If I read this right:

The council currently propose putting this Cycle Quietway over an enormous hill!

The other two takeaways from that document that I got:

  1. The trader's objections to parking being taken away are not to do with shoppers but to do with supplying their shops and businesses as there is no rear access. This is a legitimate concern.
  2. They consistently misspell Harringay as Haringey. Tedious.

The searchability issue was probably me trying (without luck) to reduce the file size sufficiently so I could append the document to this post. Try it now.

I honed right in on 2.3 as well, but I ran into the problem of its not being text format! The Islington Council does make mention of this Quietway 11 proposal, and shows the Islington part of the route (click on pdf at the bottom of the page). They say it's being looked at but so early in stage that there is no commitment whatsoever. I also don't know what a quietway entails versus the cycling superhighway.  If it just means painting a picture of a cycle on the road it won't mean much.
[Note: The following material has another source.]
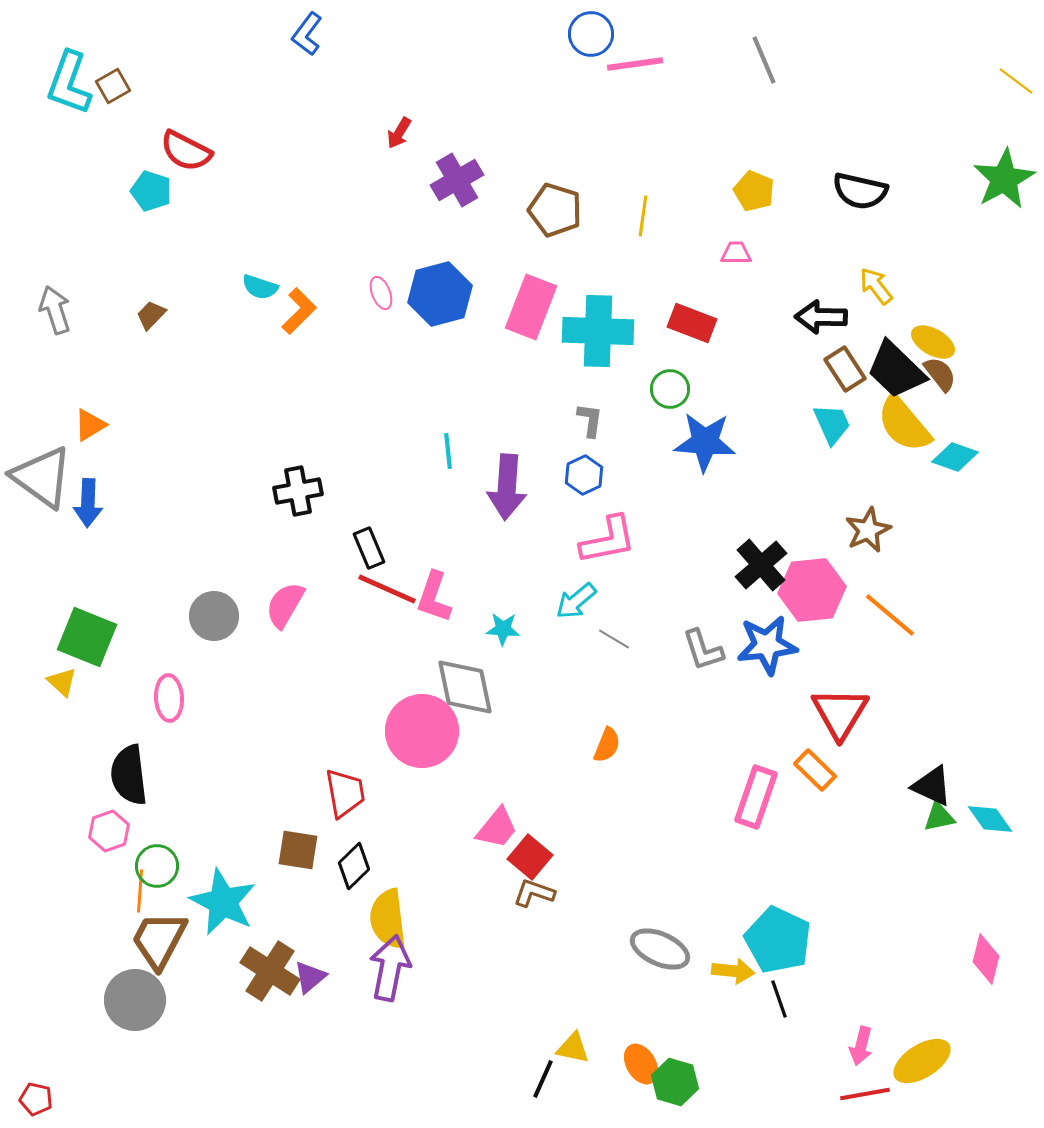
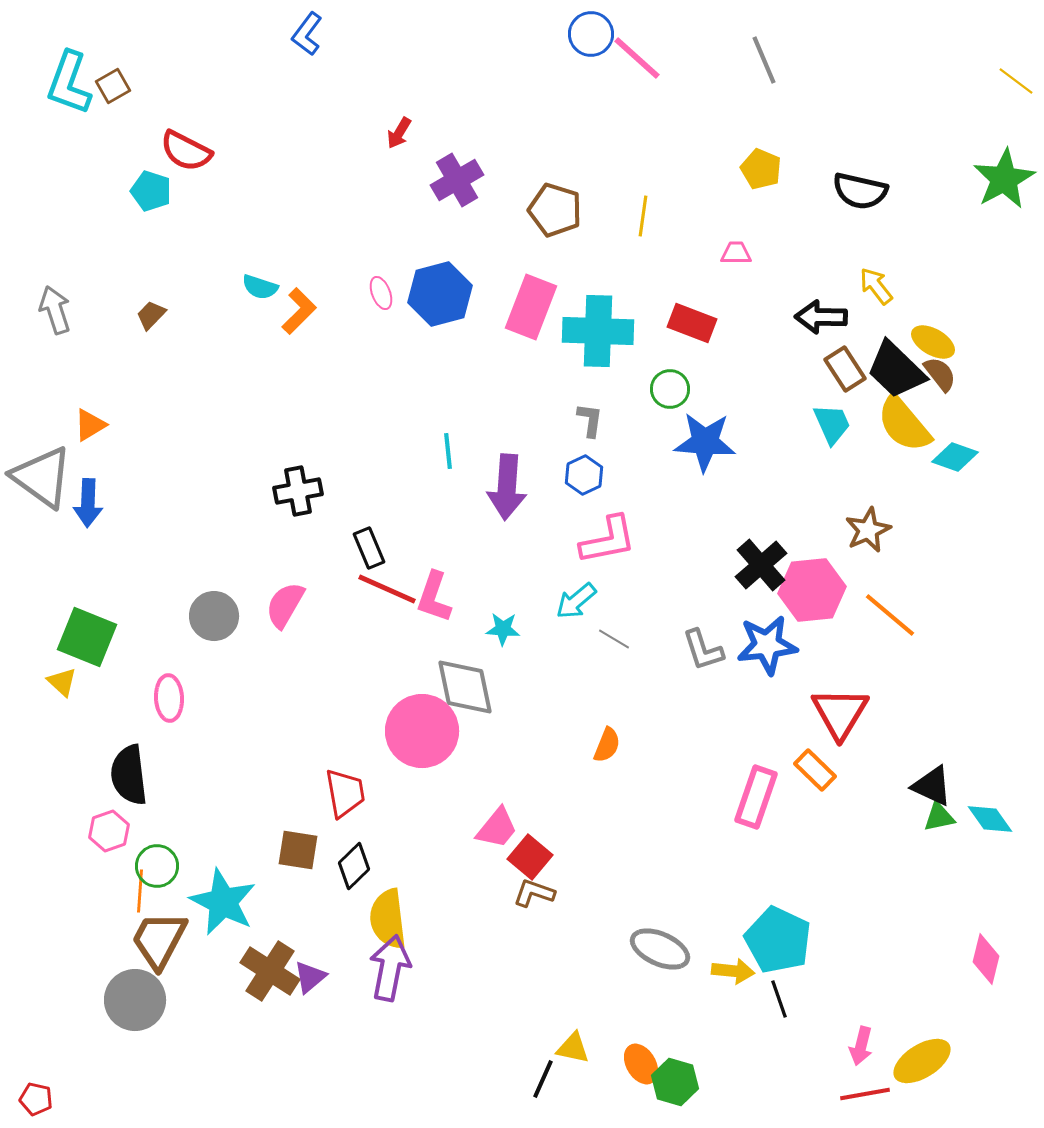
pink line at (635, 64): moved 2 px right, 6 px up; rotated 50 degrees clockwise
yellow pentagon at (754, 191): moved 7 px right, 22 px up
https://www.islington.gov.uk/roads/cycling

Quietways are generally rubbish. It's a way of moving cycling off main roads to free up motor vehicle flow.

The big problems though are that the quietways are inevitably rat runs and the cycling provision is generally a few painted cycle lanes (generally with cars parked on them or in the dooring zone) and a couple of signs.

On top of that, people follow desire lines, the quick routes between A and B. They generally have no inclination to follow a meandering, backstreets route with multiple roads and junctions.

There's plenty about how they're failing online http://lcc.org.uk/articles/quietways-they-arent-working

Fair enough but my point was more that the kind of cyclists who "might" use a quietway would not be the kind of cyclists who would prefer to head up over Ridge Road, the two little hills on Wightman are seen as bad enough.

I agree, quietways "are intended to appeal to cyclist who want to cycle slowly, in their ordinary clothes away from most of the traffic." (From the Islington Council website talking about Quietway 2).

Wightman Road during the bridgeworks was a very successful "Quietway" - it didn't need any armadillos or other expensive cycle lane segregation infrastructure, the filtered road layout completely eliminated ratrunning so was quiet enough for shared use by cyclists, motorists and pedestrians. Wightman Road, and every Ladder rung, instantly became safe enough for kids to cycle to the two local schools as well as local and non-local commuters to cycle to work down Wightman through Finsbury Park and onward through the generally decent cycle networks of Islington or Hackney.

If the council is serious about promoting active transport modes, what could be more cost-effective than filtering Wightman?